European leaders, including the United Kingdom, are increasingly confident that a proposal to provide Ukraine with a 140 billion euro loan, secured by frozen Russian central bank deposits, could be approved by the end of the year, in a move seen as critical for Kiev to maintain its defense efforts.
The proposals from the European Commission were discussed at a meeting of G7 finance ministers in Washington last week and will be debated at a summit of EU leaders in Brussels on Thursday. U.S. participation remains uncertain.
Radosław Sikorski, Poland's foreign minister, said last week that he believed that "the issue of using, on behalf of the victim of aggression, frozen Russian assets is moving towards a happy resolution."
He said a deal was achievable by the end of the year: “It’s very simple, either we’re going to use the aggressor’s money or we’re going to have to use our own money. Don’t ask me which I prefer.”
Under the plan, outlined in a two-page document by the European Commission last month, the EU would give Ukraine an interest-free loan of 140 billion euros, based on frozen Russian assets held at the financial agency Euroclear.
The loan will be granted on the basis that Russia will use the frozen assets to cover war reparations when the conflict ends. “What we are proposing is not confiscation,” a senior EU official told reporters earlier this month.
Ukraine has run an annual budget deficit as it battles a Russian invasion. In the past, it has relied on allied governments to support it with additional borrowing. But rising costs and uncertain U.S. support are increasing the financial commitment to Ukraine's European allies.

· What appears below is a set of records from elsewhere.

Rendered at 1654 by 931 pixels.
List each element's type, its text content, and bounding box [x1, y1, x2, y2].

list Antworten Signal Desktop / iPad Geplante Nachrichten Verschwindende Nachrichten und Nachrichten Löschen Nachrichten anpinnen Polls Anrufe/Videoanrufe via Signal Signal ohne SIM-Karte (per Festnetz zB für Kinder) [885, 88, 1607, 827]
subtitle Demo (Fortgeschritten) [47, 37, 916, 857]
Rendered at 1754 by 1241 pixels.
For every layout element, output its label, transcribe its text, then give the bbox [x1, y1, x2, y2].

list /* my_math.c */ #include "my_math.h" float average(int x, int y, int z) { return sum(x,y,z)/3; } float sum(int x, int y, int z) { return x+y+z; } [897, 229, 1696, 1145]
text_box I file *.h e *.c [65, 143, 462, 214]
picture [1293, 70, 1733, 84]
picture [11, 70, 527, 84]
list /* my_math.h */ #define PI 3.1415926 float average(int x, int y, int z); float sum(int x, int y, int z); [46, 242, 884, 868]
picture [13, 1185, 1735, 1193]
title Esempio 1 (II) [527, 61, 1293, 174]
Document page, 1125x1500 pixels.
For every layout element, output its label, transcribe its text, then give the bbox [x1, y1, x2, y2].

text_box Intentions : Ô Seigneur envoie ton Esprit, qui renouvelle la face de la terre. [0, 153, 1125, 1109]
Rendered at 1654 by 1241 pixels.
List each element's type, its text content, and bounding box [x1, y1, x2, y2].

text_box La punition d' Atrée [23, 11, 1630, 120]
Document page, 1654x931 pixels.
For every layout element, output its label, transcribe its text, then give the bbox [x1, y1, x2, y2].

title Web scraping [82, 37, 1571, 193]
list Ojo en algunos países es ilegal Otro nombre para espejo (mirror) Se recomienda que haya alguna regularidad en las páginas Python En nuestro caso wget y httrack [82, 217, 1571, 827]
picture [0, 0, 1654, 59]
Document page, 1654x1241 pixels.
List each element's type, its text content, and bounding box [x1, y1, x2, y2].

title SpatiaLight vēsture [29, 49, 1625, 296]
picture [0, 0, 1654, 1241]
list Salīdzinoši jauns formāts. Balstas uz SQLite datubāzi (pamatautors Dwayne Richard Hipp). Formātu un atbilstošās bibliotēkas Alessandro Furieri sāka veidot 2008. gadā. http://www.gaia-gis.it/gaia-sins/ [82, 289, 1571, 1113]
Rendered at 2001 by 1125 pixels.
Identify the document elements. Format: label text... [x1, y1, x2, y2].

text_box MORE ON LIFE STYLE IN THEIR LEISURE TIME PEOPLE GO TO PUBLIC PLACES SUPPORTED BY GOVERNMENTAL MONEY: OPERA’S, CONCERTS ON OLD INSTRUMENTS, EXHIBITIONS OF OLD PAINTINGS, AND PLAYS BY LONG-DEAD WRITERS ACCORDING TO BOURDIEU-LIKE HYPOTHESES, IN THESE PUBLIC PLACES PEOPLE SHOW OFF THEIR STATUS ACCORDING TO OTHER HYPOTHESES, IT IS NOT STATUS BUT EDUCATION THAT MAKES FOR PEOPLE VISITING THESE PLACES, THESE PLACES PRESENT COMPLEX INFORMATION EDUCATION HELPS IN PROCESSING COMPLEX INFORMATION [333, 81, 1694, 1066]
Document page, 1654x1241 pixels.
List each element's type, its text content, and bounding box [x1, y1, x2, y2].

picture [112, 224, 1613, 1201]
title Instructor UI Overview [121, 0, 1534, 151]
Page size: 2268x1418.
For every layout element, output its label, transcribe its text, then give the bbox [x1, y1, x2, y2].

In September, Ukraine estimated that it would need $50 billion in external support by 2026. In particular, EU officials believe that Ukraine will need an urgent injection of funds for its war effort by April 2026, due to the lack of signs of progress in peace talks.
Belgium holds 183 billion euros in assets frozen at Brussels-based Euroclear and has demanded detailed guarantees that it will not be left with the bill if the scheme fails, triggering a raft of legal claims. It also wants more pressure on the G7 to take similar measures to help Ukraine.
Rachel Reeves, the UK finance minister, discussed the plans with her fellow G7 finance ministers in Washington this week as they met on the sidelines of the International Monetary Fund's annual meeting.
Part of the scheme is that G7 countries will join together to guarantee debts, mainly to secure Belgium, where most of the Russian central bank's money is held, frozen at the start of the full-scale conflict.
The UK is expected to make a contribution to this aspect of the scheme, despite directly holding few frozen Russian assets. It is understood that negotiations are ongoing over each G7 country's contributions to these guarantees, including whether the US will play a role.
American participation is less certain, but the US also owns only a modest amount of Russian banking assets, about $7 billion. While the White House's support will be seen as politically and legally important, it is not necessarily economically critical.
A UK government spokesman said that “the G7 agrees that we must continue to put pressure on Putin to come to the negotiating table, as well as explore a new way to fund the Ukrainian war effort by exploiting the value of Russian sovereign assets.”